:: TASK DETAILS ::
Find every line of the listing below where "middle" appears, and copy it.

:: PROVIDED INFORMATION ::
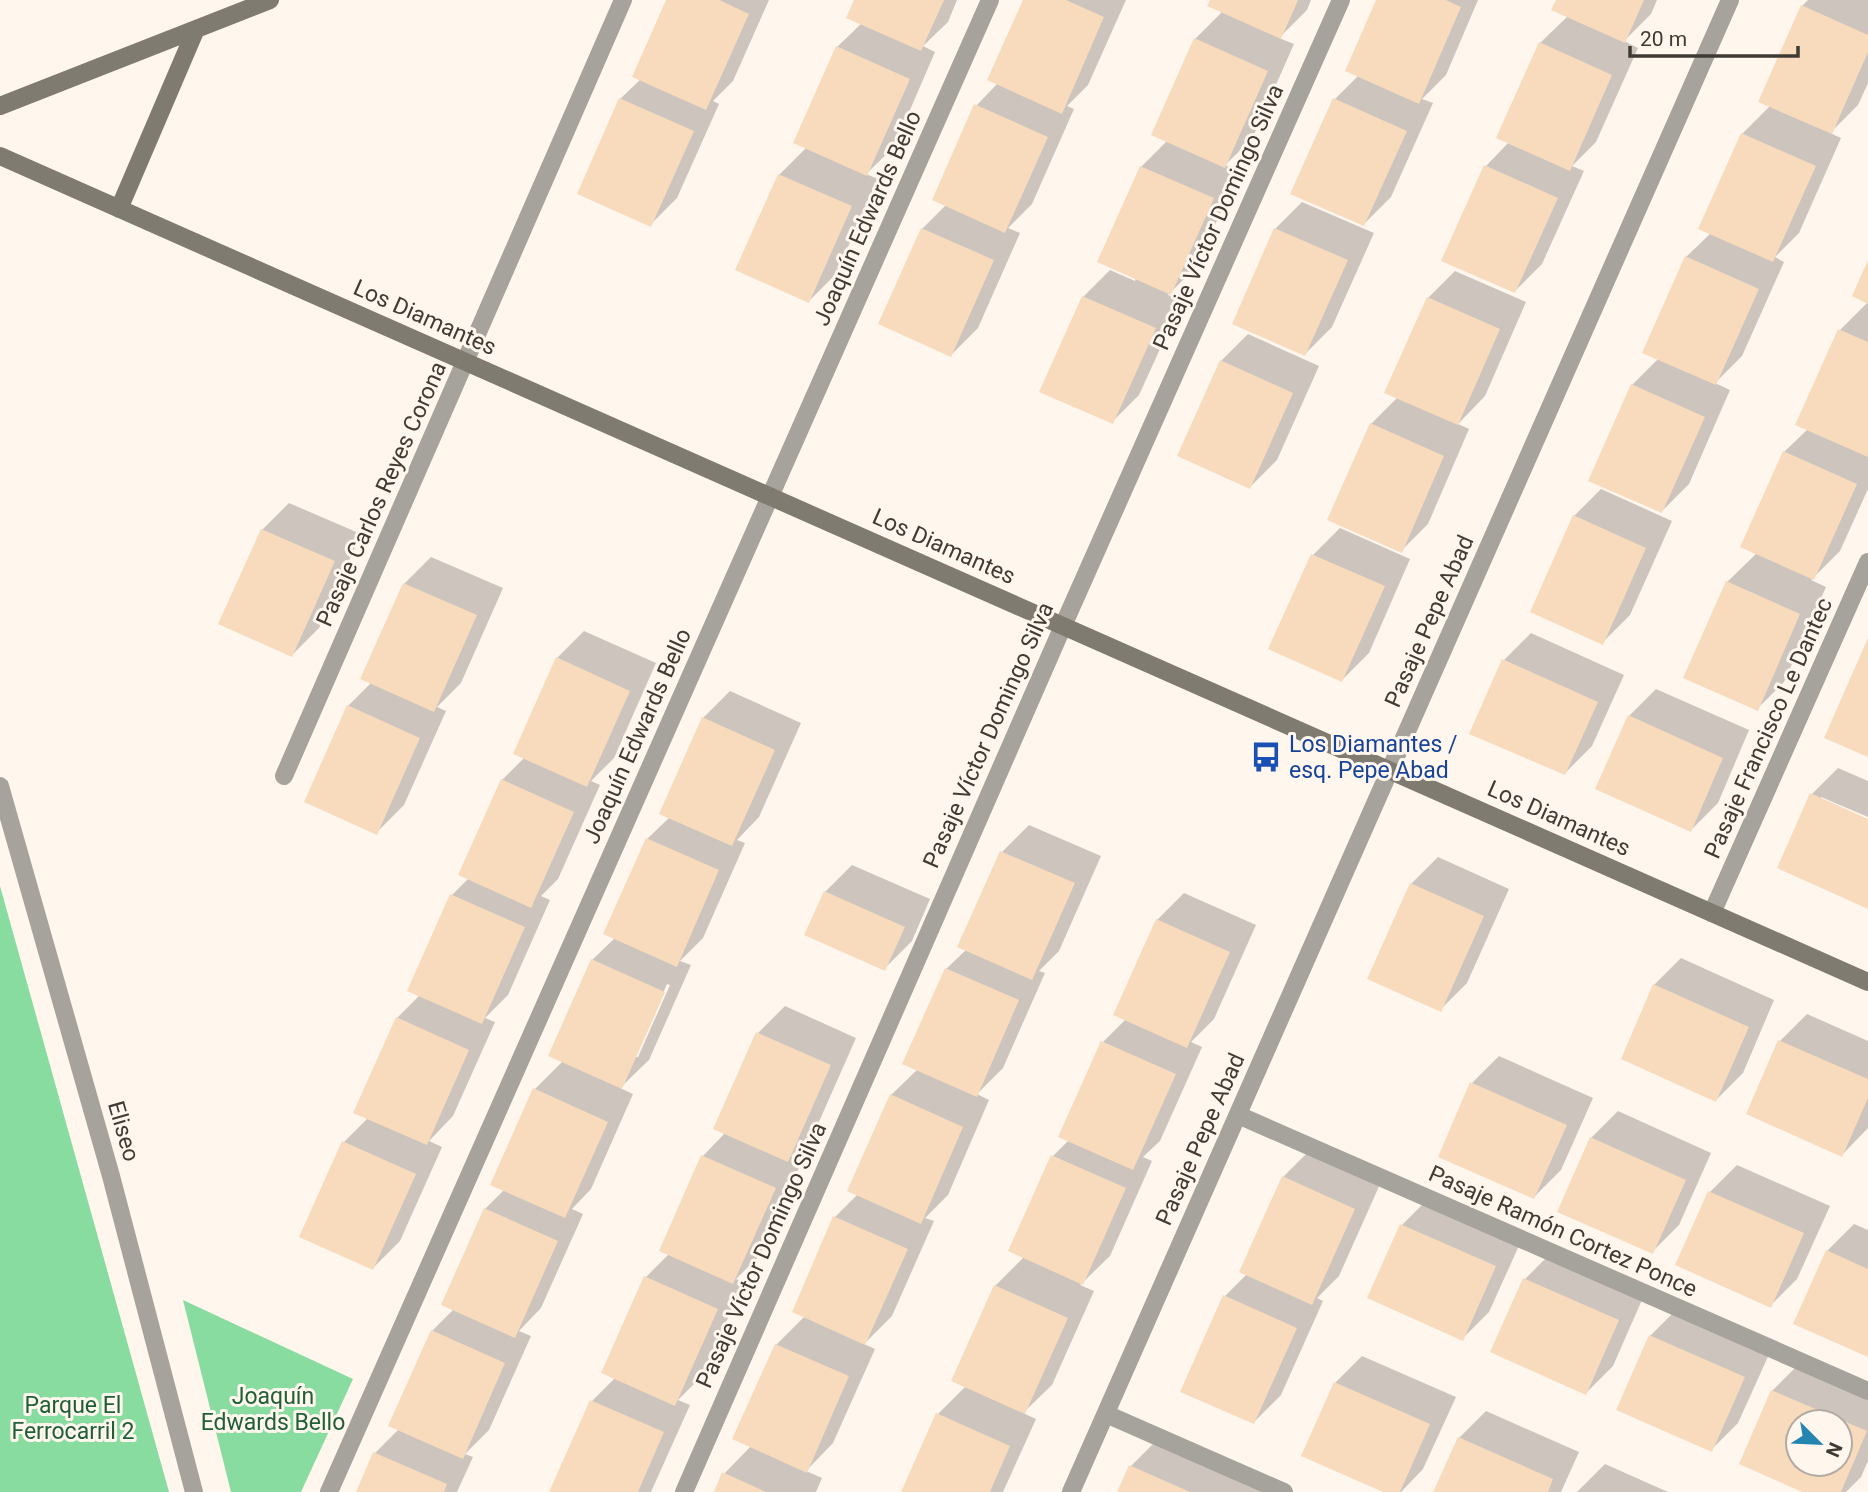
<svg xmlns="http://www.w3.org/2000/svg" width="1868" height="1492" font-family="Roboto,sans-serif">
<rect width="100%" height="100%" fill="#fff6ed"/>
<path fill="#89dc9f" d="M0,886l169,606h-169z
M183,1300l170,79 -52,113h-70z"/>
<path fill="#0003" fill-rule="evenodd" d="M668,0h101l-36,81 -20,20 6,3 -42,94 -27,27 -30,-126 21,-20z
M856,0h101l-9,22 -25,24 12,6 -41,95 -28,27 12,5 -42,95 -27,27 -30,-126 28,-28 30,-100 25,-24z
M1025,0h101l-38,85 -21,21 7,3 -42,95 -24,24 12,5 -42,95 -27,27 -29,-126 24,-24 30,-99 22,-23z
M1211,0h100l-4,10 -28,28 15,6 -42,95 -27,26 14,6 -42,95 -29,29 14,6 -43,94 -27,27 -29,-125 27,-27 25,11 1,-4 5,-110 27,-27 27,-101 28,-28z
M1378,0h100l-32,75 -24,24 11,4 -42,94 -27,27 -29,-125 24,-24z
M1557,0h100l-6,14 -27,27 14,7 -42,94 -24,24 12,5 -42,93 -27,27 -29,-125 23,-24 31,-99 28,-27z
M1808,0h60v83l-10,22 -28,28 11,5 -42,95 -24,24 9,5 -42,94 -27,27 15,7 -41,94 -27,27 -30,-126 27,-27 27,-101 25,-24 31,-99 29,-29 31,-99z
M1302,202l72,31 -42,94 -27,27 -30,-125z
M1868,264v225l-28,62 -29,29 15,7 -42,95 -27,27 -30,-127 30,-29 27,-101 24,-23 -10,-5 42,-94 28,-28z
M1455,271l71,31 -41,94 -27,28 11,5 -41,95 -27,27 -30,-127 27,-27 30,-99z
M1248,334l71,32 -42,94 -27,27 -29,-126z
M1601,489l71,32 -42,94 -27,27 -29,-126z
M289,503l72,31 -42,94 -27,27 -30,-125z
M1340,528l70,31 -41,94 -27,27 -71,-32 42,-93z
M431,557l72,31 -42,95 -24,24 9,4 -42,94 -27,27 -29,-126 24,-24 32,-98z
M584,631l72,32 -42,95 -23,23 9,4 -42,94 -17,17 9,4 -42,95 -23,23 10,4 -42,94 -24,25 13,6 -42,94 -27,27 -29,-126 24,-24 29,-100 23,-23 32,-100 17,-17 33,-98 23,-23 32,-99z
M1531,633l93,42 -32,71 -27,27 -61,-113z
M1656,689l93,41 -31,73 -27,27 -62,-114z
M730,691l71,32 -42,94 -22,23 8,3 -42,95 -23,23 11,4 -42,95 -29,28 13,6 -42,95 -19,20 11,5 -42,94 -22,23 12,5 -42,94 -24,24 8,3 -16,35h-100l18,-39 24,-24 33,-98 22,-22 31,-100 20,-20 30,-100 28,-28 29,-101 23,-22 32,-99 23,-22 33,-99zM667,984l3,1 -32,72h-3z
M1838,768l30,13v36l-47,-20v3l47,21v86l-57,-112z
M1029,825l72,31 -42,95 -20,20 6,2 -42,95 -26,26 12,6 -41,95 -23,23 9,3 -42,95 -28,28 11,5 -42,94 -27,28 16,7 -6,14h-100l8,-18 27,-28 25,-101 29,-29 30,-99 23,-23 33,-99 27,-26 28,-100 21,-20 35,-97z
M1438,857l71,32 -42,94 -27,27 -29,-126z
M852,865l78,34 -18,42 -27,27 -60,-76z
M1184,893l72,32 -42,94 -23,23 11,5 -42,94 -17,16 9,4 -42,95 -30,29 14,6 -42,94 -29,28 13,6 -33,73h-100l35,-78 28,-28 29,-100 29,-29 29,-101 16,-16 34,-98 23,-23 31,-99z
M1681,958l93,42 -31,73 -27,27 -62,-115z
M785,1006l71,32 -42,95 -23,23 11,5 -42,94 -24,24 8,3 -42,94 -24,24 12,5 -39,87h-100l41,-91 24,-24 30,-100 23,-23 -8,-4 42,-94 23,-24 32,-99z
M1807,1014l61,27v87l-26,27 -62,-114z
M1499,1056l94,42 -32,72 -27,27 -62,-114z
M1618,1111l93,42 -32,72 -27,27 -61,-114z
M1310,1150l71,32 -42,94 -22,22 6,3 -42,94 -27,27 -29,-126 22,-22 36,-97z
M1737,1165l93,41 -33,73 -27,27 -60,-114z
M1429,1198l93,41 -33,73 -27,27 -93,-42 33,-72z
M1854,1224l14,6v125l-41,-104z
M1552,1252l93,41 -32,73 -27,27 -93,-42 32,-72z
M1677,1309l94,41 -33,73 -27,27 -61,-114z
M1362,1356l94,41 -33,72 -22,23h-14l-52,-109z
M1799,1364l69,30v67l-7,16 -15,15h-40l-65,-29 31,-72zM1798,1422h42v42h-42z
M1486,1411l93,41 -18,40h-126l24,-54z
M1158,1439l119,53h-158l12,-26z
M1605,1464l63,28h-91z"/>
<path fill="#f8dbbd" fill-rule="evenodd" d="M666,0h53l30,14 -43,96 -74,-33z
M854,0h90l-23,51 -75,-33z
M1023,0h43l38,17 -42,97 -75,-34z
M1210,0h88l-17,39 -74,-33z
M1376,0h70l15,7 -42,97 -74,-33z
M1556,0h88l-19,43 -74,-33z
M1801,5l67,30v17l-36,82 -74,-32z
M1194,38l74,33 -43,97 -74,-33z
M1539,42l73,33 -42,96 -74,-33z
M836,46l74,33 -43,97 -74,-33z
M619,98l75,33 -43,96 -74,-33z
M1333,98l74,33 -43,95 -74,-32z
M974,104l74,33 -43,96 -73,-33z
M1741,133l75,33 -43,96 -75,-33z
M1484,165l74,33 -43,95 -74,-32z
M1140,166l74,32 -43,97 -74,-33z
M778,174l74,32 -43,97 -74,-33z
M921,228l73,32 -43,97 -73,-33z
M1274,228l74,32 -43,96 -73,-32z
M1685,256l74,33 -43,96 -74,-32z
M1868,260v44l-16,-8z
M1082,296l74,32 -43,96 -74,-32z
M1427,297l73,32 -42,96 -74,-32z
M1838,329l30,13v115l-73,-32z
M1220,360l73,33 -43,96 -73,-33z
M1631,384l74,33 -43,96 -74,-32z
M1370,423l74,33 -42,97 -75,-33z
M1783,451l74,33 -43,96 -74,-33z
M1573,515l73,33 -43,97 -73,-33z
M261,529l74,32 -43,96 -74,-33z
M1311,554l74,32 -43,96 -74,-33z
M1726,581l74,33 -42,97 -75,-33z
M403,583l74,32 -43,97 -74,-33z
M1868,638v119l-44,-19z
M556,657l74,34 -43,96 -74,-33z
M1502,659l96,43 -33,73 -96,-41z
M347,705l73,33 -43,97 -73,-33z
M1628,715l95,43 -32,74 -96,-43z
M702,717l73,33 -43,96 -73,-32z
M501,779l73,33 -43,96 -73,-33z
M1810,793l58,26v90l-91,-41z
M646,838l73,32 -42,97 -74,-33z
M1000,851l75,32 -43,97 -75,-33z
M1410,883l74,33 -43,96 -74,-33z
M824,891l81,36 -20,44 -81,-36z
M450,894l75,33 -43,97 -75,-33z
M1156,919l74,33 -43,96 -74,-33z
M591,959l74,33 -43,97 -74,-33z
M945,968l74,32 -42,97 -75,-33z
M1653,984l96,43 -33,75 -95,-43z
M396,1017l73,33 -42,95 -74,-32z
M756,1032l75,33 -43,97 -75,-33z
M1778,1040l90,39v19l-26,59 -96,-43z
M1101,1041l75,33 -43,96 -75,-33z
M1470,1082l97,43 -33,74 -96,-42z
M533,1088l75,34 -43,96 -75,-33z
M890,1094l73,33 -42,97 -74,-33z
M1590,1137l96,43 -33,74 -96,-42z
M342,1141l74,33 -43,96 -74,-33z
M701,1155l75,33 -43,96 -74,-33z
M1051,1155l75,33 -43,97 -75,-34z
M1282,1176l73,33 -43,96 -73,-33z
M1708,1191l96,42 -33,75 -96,-43z
M484,1208l74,33 -43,97 -74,-33z
M833,1216l75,33 -43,96 -73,-33z
M1400,1224l96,42 -33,75 -96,-43z
M1826,1250l42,19v88l-75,-33z
M644,1276l74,33 -43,97 -74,-33z
M1523,1278l96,42 -33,75 -96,-43z
M994,1285l74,33 -43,96 -74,-33z
M1223,1295l74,33 -43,96 -74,-32z
M431,1330l74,33 -42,96 -75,-33z
M1649,1335l96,42 -33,75 -96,-42z
M775,1344l74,32 -42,97 -75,-34z
M1334,1382l96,42 -30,68h-17l-82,-36z
M1771,1390l96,41 -26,61h-39l-63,-28zM1798,1422h42v42h-42z
M590,1400l74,32 -26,60h-89z
M936,1413l74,33 -20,46h-89z
M1458,1437l95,42 -5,13h-115z
M373,1452l74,32 -3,8h-88z
M1129,1465l61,27h-73z
M722,1472l44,20h-52z"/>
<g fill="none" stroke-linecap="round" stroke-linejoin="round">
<path stroke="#a6a39c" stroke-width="18" d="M284,776l339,-776
M0,786l111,390 83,316
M1712,913l156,-351
M1238,1115l630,276
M1106,1414l178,78
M329,1492l661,-1492
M684,1492l379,-866 278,-626
M1071,1492l659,-1492"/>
<path stroke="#7f7b70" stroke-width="18" d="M0,106l270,-106
M0,156l1868,826
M119,209l77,-180"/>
</g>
<defs>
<g id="bus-bare" transform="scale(2.415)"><path d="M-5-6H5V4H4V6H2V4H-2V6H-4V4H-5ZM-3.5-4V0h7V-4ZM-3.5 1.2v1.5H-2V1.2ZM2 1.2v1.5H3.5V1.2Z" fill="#1a4fb4" stroke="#fff6ed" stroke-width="2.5" paint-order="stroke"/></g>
</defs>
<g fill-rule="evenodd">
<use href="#bus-bare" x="1266" y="757"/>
</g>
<g text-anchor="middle" stroke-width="6" stroke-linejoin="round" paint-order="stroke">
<g font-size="23" fill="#3f3a34" stroke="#fff6ed">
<text transform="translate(1218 217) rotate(-66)" y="8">Pasaje Víctor Domingo Silva</text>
<text transform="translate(867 218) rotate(-66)" y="8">Joaquín Edwards Bello</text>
<text transform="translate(425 317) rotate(24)" y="8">Los Diamantes</text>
<text transform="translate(381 494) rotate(-66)" y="8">Pasaje Carlos Reyes Corona</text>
<text transform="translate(944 546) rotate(24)" y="8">Los Diamantes</text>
<text transform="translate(1429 621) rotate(-66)" y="8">Pasaje Pepe Abad</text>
<text transform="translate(1768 728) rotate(-66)" y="8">Pasaje Francisco Le Dantec</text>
<text transform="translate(988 735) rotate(-66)" y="8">Pasaje Víctor Domingo Silva</text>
<text transform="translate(637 736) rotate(-66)" y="8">Joaquín Edwards Bello</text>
<text transform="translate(1559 818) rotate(24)" y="8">Los Diamantes</text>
<text transform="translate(124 1131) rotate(74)" y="8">Eliseo</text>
<text transform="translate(1200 1139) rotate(-66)" y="8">Pasaje Pepe Abad</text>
<text transform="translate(1563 1231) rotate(24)" y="8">Pasaje Ramón Cortez Ponce</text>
<text transform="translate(761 1255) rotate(-66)" y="8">Pasaje Víctor Domingo Silva</text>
</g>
<g font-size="23" fill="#164399" stroke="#fff6ed" text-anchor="start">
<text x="1289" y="752">Los Diamantes /<tspan x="1289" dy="26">esq. Pepe Abad</tspan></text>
</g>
<g font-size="23" fill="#1f5f35" stroke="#fff6ed">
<text x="273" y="1404">Joaquín<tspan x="273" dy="26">Edwards Bello</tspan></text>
<text x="73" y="1413">Parque El<tspan x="73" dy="26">Ferrocarril 2</tspan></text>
</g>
</g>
<g transform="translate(1819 1443) rotate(114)"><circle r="33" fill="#fff6ed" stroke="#b2aba3" stroke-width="2"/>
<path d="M0-5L12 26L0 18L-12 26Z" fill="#2485b0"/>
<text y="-10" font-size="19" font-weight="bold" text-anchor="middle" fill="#3f3a34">N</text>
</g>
<path d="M1630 46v10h168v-10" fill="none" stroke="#3f3a34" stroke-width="3.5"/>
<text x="1640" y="46" font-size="21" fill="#3f3a34" stroke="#fff6ed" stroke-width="5" paint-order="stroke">20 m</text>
</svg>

:: EXERCISE OUTPUT ::
<g text-anchor="middle" stroke-width="6" stroke-linejoin="round" paint-order="stroke">
<text y="-10" font-size="19" font-weight="bold" text-anchor="middle" fill="#3f3a34">N</text>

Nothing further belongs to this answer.